THE TASK: Write out, word for word, every line in the data below from the one containing "M 204,624 L" to the one containing "M 7,158 L 159,129", both of them included.

****

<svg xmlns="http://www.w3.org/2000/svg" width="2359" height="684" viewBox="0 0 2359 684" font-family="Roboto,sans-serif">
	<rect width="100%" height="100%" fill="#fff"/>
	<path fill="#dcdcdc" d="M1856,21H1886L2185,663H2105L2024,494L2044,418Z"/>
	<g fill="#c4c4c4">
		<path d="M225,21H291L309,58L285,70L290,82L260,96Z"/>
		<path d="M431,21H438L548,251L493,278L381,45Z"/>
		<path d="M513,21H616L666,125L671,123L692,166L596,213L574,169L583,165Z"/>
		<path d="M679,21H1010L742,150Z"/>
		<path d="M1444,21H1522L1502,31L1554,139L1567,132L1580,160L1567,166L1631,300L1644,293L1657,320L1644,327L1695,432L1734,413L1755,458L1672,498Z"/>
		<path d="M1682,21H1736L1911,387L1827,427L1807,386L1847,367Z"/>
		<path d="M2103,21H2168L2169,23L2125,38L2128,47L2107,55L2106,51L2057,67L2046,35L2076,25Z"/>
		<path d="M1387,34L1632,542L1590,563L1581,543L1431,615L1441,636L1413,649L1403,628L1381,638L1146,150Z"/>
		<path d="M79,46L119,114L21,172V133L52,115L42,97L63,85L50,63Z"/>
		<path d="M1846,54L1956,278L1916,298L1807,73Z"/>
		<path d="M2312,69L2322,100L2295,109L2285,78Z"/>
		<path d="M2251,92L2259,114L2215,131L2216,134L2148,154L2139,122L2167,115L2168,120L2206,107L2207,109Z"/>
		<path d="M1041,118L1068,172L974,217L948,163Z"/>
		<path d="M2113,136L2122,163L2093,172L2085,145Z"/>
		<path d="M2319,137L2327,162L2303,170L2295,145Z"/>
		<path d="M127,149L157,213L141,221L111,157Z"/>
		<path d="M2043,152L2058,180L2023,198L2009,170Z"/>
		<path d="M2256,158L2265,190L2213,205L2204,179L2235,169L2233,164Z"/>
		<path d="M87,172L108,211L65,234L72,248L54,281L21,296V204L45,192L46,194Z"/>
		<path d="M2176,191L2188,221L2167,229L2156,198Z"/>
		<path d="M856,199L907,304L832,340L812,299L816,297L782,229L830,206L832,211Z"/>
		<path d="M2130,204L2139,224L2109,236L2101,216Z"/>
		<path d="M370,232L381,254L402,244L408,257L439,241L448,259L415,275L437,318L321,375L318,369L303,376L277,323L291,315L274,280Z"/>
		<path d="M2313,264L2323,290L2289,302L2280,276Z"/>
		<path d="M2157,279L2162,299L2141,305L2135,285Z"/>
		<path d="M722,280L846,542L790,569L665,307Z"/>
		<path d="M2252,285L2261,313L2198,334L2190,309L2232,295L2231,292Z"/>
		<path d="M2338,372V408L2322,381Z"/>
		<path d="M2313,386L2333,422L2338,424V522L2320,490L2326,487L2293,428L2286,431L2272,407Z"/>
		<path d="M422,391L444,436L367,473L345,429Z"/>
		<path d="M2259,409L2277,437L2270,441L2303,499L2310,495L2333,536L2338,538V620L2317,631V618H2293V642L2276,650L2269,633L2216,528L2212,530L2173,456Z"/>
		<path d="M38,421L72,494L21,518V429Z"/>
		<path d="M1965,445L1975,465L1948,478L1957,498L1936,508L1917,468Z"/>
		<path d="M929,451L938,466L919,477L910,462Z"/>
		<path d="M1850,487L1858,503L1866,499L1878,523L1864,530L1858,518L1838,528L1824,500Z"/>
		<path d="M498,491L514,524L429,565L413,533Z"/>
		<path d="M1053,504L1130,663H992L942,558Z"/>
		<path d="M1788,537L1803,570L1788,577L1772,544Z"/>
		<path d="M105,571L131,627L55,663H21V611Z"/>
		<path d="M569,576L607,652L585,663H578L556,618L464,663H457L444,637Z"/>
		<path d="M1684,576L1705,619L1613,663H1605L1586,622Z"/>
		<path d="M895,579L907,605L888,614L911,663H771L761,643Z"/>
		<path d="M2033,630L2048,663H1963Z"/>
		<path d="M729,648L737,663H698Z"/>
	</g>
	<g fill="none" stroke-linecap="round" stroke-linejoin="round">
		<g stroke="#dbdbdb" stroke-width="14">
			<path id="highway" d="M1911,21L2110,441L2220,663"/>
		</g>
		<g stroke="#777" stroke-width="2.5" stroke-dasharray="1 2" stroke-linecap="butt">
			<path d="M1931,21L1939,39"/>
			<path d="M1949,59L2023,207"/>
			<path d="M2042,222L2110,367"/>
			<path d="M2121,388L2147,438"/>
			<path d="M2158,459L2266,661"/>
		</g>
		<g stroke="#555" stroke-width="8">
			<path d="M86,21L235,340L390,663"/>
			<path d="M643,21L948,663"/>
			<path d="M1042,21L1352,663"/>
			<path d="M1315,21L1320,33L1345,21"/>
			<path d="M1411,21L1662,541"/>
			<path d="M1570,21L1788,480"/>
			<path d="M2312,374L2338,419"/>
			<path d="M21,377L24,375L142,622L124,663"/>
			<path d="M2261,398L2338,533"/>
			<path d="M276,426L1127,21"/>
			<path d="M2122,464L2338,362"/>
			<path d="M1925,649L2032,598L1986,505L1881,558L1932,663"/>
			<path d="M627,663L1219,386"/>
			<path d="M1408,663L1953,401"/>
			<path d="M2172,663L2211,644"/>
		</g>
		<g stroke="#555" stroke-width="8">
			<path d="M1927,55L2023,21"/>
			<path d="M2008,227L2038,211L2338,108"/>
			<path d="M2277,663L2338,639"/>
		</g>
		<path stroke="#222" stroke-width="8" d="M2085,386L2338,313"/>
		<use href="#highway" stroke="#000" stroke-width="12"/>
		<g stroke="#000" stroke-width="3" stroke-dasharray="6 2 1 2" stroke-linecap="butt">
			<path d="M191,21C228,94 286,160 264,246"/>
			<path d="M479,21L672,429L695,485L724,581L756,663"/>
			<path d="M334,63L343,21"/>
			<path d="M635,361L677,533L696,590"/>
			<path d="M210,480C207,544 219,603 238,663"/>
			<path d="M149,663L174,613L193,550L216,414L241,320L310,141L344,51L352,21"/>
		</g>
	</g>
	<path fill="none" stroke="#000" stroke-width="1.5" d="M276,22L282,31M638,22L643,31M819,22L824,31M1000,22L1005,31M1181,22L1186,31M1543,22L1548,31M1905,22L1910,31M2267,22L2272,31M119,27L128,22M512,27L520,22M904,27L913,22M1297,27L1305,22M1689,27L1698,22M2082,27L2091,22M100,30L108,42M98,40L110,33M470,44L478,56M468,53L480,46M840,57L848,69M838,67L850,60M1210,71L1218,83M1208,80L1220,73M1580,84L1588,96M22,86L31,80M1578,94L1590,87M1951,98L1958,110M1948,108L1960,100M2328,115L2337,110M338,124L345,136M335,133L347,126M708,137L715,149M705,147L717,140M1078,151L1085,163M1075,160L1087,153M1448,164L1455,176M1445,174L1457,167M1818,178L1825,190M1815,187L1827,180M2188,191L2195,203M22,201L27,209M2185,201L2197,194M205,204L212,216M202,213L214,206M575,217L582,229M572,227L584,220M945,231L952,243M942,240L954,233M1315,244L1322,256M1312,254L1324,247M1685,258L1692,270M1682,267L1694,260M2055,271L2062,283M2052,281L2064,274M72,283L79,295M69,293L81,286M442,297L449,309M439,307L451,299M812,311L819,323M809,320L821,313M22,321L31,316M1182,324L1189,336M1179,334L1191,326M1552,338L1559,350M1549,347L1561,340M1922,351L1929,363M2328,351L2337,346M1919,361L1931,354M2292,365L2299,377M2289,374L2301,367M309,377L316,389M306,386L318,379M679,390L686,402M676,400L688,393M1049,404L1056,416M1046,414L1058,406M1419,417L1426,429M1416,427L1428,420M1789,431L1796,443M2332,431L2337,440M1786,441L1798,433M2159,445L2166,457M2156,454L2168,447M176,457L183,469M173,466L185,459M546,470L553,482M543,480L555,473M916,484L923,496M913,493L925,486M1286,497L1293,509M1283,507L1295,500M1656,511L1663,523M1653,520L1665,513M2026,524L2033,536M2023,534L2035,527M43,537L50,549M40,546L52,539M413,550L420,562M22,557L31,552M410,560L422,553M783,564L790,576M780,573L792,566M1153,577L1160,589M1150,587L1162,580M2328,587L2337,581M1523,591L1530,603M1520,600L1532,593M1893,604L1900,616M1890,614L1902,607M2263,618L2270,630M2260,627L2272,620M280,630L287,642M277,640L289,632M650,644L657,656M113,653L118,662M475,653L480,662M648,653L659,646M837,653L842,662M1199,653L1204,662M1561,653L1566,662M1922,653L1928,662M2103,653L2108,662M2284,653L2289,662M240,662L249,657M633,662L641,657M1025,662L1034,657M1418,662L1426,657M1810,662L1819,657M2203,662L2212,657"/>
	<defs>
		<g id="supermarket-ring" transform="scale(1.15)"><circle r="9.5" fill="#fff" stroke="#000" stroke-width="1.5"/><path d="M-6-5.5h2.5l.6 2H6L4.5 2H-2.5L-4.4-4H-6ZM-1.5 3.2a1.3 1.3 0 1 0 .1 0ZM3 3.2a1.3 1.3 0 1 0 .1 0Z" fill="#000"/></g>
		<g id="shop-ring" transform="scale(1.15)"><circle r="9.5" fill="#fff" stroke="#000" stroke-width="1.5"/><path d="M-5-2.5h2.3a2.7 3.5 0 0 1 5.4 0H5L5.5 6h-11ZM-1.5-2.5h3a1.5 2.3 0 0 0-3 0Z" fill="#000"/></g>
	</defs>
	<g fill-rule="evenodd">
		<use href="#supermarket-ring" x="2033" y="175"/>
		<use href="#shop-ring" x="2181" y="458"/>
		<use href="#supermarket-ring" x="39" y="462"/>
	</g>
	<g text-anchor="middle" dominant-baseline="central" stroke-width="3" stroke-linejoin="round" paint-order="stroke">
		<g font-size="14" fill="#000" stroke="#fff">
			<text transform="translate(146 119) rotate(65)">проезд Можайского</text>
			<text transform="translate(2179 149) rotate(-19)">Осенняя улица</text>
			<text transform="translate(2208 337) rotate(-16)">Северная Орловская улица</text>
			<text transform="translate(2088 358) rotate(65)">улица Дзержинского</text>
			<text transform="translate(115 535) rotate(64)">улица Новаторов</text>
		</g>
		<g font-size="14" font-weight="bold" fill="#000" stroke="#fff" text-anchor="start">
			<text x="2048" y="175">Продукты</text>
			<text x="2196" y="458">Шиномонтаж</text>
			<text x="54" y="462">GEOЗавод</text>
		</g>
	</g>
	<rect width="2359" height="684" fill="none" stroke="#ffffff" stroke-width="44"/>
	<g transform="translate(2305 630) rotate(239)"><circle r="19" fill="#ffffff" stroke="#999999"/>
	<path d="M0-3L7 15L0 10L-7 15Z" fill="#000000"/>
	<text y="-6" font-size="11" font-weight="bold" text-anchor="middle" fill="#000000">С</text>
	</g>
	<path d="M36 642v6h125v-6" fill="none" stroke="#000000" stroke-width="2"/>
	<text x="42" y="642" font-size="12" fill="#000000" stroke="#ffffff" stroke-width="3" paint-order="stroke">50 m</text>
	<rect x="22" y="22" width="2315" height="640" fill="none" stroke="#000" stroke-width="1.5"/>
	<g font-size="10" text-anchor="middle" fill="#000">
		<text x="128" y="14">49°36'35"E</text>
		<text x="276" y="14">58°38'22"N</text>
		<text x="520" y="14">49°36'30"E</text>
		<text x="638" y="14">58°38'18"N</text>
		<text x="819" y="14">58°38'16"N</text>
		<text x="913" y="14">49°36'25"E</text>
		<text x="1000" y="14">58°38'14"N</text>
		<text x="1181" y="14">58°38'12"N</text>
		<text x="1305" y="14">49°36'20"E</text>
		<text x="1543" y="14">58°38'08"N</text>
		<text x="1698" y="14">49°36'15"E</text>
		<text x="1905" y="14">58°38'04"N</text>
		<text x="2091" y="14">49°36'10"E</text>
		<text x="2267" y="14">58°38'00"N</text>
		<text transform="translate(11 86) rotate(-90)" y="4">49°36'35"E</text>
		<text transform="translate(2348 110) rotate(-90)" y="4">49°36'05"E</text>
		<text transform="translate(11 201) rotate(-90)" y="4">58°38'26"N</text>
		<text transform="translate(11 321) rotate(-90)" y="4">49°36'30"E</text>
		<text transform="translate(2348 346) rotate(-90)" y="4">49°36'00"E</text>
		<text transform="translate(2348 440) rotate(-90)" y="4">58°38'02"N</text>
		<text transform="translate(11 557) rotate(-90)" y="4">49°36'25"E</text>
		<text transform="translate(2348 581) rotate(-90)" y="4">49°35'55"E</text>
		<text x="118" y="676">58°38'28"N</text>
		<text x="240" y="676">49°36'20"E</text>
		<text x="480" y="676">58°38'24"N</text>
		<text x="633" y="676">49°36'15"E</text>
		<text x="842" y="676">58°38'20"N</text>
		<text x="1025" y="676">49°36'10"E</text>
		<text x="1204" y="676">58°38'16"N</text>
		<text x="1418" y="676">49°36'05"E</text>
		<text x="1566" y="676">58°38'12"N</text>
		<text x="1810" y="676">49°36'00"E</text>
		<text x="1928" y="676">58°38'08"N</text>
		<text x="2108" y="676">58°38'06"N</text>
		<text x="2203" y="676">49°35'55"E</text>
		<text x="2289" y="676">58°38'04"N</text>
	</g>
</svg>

****

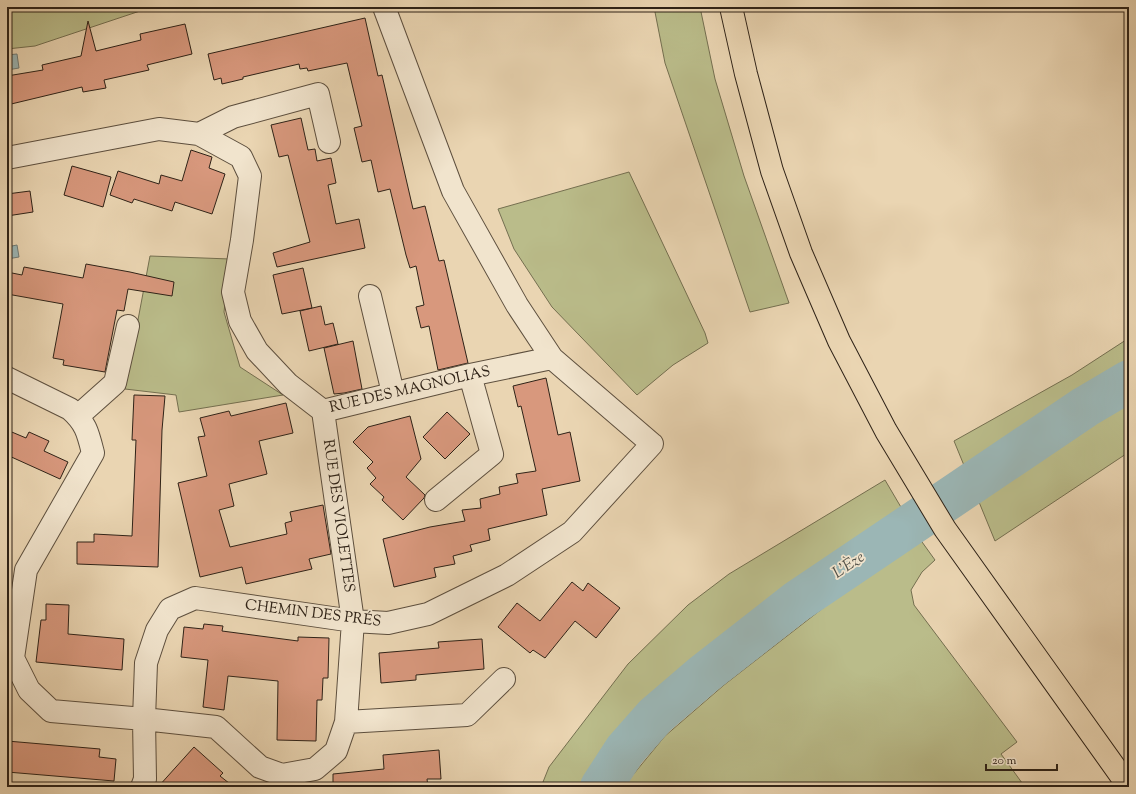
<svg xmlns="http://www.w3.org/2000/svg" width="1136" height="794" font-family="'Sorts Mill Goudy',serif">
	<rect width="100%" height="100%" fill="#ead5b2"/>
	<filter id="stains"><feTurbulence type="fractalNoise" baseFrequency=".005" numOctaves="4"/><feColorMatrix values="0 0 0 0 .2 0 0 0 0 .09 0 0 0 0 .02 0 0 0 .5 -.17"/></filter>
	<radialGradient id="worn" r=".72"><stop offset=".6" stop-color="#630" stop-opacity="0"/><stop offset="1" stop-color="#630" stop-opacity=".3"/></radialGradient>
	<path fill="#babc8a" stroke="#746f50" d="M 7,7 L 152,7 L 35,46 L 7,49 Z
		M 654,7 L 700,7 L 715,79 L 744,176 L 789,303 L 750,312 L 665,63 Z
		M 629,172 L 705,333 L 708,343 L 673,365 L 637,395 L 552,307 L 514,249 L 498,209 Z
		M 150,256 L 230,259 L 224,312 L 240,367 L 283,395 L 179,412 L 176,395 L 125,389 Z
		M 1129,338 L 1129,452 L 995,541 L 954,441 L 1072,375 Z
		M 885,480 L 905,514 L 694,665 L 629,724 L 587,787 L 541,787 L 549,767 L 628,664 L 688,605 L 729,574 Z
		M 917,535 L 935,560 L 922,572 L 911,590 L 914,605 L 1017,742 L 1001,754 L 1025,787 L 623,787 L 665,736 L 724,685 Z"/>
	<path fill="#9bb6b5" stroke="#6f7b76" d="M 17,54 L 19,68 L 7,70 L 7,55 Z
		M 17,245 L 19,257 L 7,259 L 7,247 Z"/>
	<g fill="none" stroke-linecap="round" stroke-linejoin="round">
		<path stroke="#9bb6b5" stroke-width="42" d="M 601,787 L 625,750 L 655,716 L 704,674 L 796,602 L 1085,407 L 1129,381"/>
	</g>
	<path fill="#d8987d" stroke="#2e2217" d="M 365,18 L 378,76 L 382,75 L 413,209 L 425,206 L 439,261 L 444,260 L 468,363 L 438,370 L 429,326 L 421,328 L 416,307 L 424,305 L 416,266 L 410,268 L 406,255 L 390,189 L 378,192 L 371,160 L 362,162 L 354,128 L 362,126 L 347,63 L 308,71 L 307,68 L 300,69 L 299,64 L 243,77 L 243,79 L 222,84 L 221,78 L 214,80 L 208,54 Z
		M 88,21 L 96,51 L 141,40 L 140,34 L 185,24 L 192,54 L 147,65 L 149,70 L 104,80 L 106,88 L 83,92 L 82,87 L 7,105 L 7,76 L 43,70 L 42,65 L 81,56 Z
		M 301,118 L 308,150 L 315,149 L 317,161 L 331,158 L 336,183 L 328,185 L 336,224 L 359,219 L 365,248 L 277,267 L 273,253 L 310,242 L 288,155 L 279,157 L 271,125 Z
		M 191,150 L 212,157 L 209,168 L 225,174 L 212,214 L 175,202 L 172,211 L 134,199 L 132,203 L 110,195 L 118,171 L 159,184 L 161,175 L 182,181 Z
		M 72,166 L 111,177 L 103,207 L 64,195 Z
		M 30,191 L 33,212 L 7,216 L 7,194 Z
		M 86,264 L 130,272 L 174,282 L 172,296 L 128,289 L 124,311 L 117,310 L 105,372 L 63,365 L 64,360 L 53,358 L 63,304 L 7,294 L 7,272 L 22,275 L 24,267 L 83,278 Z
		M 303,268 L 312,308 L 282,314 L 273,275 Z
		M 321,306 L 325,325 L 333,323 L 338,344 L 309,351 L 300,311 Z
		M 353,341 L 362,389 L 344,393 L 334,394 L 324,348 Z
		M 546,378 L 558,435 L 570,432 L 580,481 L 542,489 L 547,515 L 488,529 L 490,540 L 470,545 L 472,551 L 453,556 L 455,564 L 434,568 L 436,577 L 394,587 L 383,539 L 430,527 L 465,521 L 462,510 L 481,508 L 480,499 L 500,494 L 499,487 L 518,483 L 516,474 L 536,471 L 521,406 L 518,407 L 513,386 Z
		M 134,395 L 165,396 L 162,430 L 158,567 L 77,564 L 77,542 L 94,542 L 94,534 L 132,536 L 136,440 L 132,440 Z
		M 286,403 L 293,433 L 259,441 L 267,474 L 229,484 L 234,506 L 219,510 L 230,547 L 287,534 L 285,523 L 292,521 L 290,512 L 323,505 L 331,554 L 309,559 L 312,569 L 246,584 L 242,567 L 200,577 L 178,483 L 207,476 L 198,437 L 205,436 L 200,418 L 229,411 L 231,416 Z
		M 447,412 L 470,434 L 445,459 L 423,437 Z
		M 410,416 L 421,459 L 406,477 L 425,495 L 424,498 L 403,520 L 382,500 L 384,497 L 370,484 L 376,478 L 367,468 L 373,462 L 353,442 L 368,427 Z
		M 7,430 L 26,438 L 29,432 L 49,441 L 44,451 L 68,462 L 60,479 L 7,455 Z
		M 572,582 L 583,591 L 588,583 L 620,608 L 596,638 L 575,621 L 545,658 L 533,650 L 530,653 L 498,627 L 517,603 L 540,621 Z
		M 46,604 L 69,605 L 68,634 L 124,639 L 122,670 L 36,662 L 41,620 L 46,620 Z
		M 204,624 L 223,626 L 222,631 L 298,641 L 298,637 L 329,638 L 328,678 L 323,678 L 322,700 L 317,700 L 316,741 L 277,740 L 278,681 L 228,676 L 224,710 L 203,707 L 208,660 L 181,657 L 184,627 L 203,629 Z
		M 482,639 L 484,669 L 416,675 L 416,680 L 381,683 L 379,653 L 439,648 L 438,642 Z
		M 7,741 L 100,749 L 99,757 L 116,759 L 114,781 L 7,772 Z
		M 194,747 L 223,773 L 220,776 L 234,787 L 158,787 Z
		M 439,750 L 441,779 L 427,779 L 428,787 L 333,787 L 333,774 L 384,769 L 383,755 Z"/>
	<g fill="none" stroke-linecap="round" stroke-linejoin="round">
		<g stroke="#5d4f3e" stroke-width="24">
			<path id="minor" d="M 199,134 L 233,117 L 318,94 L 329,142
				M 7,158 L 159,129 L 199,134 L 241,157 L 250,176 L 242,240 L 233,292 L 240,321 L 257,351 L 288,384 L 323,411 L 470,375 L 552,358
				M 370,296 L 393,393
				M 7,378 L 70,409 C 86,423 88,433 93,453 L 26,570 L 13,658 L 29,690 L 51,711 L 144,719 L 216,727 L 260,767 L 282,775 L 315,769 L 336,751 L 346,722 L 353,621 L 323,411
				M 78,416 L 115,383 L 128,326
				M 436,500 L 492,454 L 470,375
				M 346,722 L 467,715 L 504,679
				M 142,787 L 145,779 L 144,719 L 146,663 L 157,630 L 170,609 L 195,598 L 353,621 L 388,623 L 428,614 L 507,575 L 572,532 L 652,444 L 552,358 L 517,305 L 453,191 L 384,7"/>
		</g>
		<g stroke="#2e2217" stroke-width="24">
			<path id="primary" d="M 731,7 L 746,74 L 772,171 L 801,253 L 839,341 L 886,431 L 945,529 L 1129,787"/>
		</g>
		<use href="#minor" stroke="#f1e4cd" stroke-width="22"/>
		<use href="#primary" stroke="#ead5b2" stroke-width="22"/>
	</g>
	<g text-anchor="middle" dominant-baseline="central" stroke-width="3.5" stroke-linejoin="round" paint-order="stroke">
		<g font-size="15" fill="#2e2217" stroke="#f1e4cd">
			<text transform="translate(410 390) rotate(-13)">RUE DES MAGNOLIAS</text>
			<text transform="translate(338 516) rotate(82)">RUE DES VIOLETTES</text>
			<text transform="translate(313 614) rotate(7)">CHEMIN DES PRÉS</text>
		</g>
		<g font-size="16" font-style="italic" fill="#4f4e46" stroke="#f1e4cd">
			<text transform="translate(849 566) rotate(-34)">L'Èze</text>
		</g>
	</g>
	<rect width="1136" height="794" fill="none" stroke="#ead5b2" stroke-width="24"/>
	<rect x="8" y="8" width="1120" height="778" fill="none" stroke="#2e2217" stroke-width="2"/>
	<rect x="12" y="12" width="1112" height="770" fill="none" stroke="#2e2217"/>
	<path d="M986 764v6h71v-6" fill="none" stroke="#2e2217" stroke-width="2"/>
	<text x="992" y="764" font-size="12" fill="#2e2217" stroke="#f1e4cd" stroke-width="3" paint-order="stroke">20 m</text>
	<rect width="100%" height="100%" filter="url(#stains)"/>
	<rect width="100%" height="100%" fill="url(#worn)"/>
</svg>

****

ANSWER SPACE:
		M 204,624 L 223,626 L 222,631 L 298,641 L 298,637 L 329,638 L 328,678 L 323,678 L 322,700 L 317,700 L 316,741 L 277,740 L 278,681 L 228,676 L 224,710 L 203,707 L 208,660 L 181,657 L 184,627 L 203,629 Z
		M 482,639 L 484,669 L 416,675 L 416,680 L 381,683 L 379,653 L 439,648 L 438,642 Z
		M 7,741 L 100,749 L 99,757 L 116,759 L 114,781 L 7,772 Z
		M 194,747 L 223,773 L 220,776 L 234,787 L 158,787 Z
		M 439,750 L 441,779 L 427,779 L 428,787 L 333,787 L 333,774 L 384,769 L 383,755 Z"/>
	<g fill="none" stroke-linecap="round" stroke-linejoin="round">
		<g stroke="#5d4f3e" stroke-width="24">
			<path id="minor" d="M 199,134 L 233,117 L 318,94 L 329,142
				M 7,158 L 159,129 L 199,134 L 241,157 L 250,176 L 242,240 L 233,292 L 240,321 L 257,351 L 288,384 L 323,411 L 470,375 L 552,358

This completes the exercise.